((
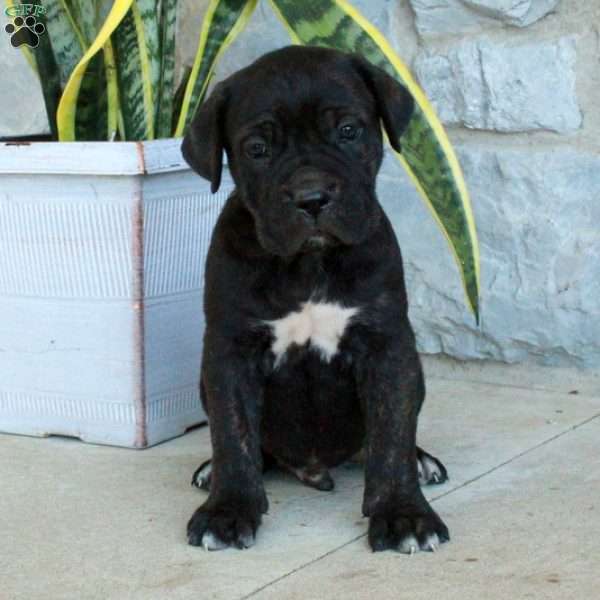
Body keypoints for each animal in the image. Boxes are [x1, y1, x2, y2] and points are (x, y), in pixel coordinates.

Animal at [183, 45, 450, 552]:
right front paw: (228, 509)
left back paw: (423, 460)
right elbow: (232, 435)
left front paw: (403, 513)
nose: (311, 197)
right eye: (257, 149)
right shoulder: (229, 353)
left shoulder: (386, 346)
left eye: (348, 131)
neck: (308, 264)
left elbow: (392, 435)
))
Lines above that have "right": copy each of them.

## Exercise answer
right front paw: (228, 509)
right elbow: (232, 435)
right eye: (257, 149)
right shoulder: (229, 353)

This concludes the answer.